(Stored data entries)

= = = = = = =

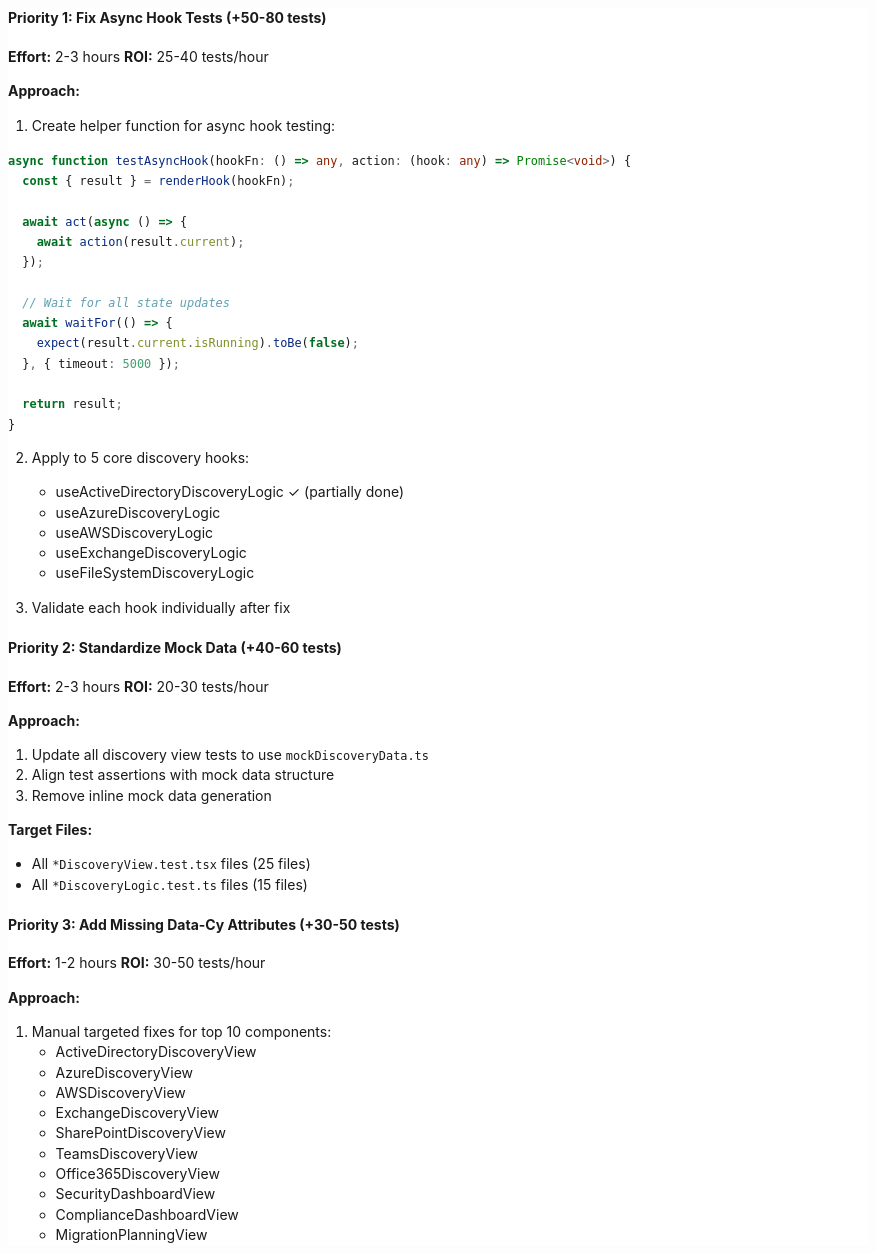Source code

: #### Priority 1: Fix Async Hook Tests (+50-80 tests)
**Effort:** 2-3 hours
**ROI:** 25-40 tests/hour

**Approach:**
1. Create helper function for async hook testing:
```typescript
async function testAsyncHook(hookFn: () => any, action: (hook: any) => Promise<void>) {
  const { result } = renderHook(hookFn);

  await act(async () => {
    await action(result.current);
  });

  // Wait for all state updates
  await waitFor(() => {
    expect(result.current.isRunning).toBe(false);
  }, { timeout: 5000 });

  return result;
}
```

2. Apply to 5 core discovery hooks:
   - useActiveDirectoryDiscoveryLogic ✓ (partially done)
   - useAzureDiscoveryLogic
   - useAWSDiscoveryLogic
   - useExchangeDiscoveryLogic
   - useFileSystemDiscoveryLogic

3. Validate each hook individually after fix

#### Priority 2: Standardize Mock Data (+40-60 tests)
**Effort:** 2-3 hours
**ROI:** 20-30 tests/hour

**Approach:**
1. Update all discovery view tests to use `mockDiscoveryData.ts`
2. Align test assertions with mock data structure
3. Remove inline mock data generation

**Target Files:**
- All `*DiscoveryView.test.tsx` files (25 files)
- All `*DiscoveryLogic.test.ts` files (15 files)

#### Priority 3: Add Missing Data-Cy Attributes (+30-50 tests)
**Effort:** 1-2 hours
**ROI:** 30-50 tests/hour

**Approach:**
1. Manual targeted fixes for top 10 components:
   - ActiveDirectoryDiscoveryView
   - AzureDiscoveryView
   - AWSDiscoveryView
   - ExchangeDiscoveryView
   - SharePointDiscoveryView
   - TeamsDiscoveryView
   - Office365DiscoveryView
   - SecurityDashboardView
   - ComplianceDashboardView
   - MigrationPlanningView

= = = = = = =

## DIRECTIONS FOR THIS TASK
Exactly one number is the answer: how many lines in the data include the word "tests".

## OUTPUT FOR THIS EXERCISE
7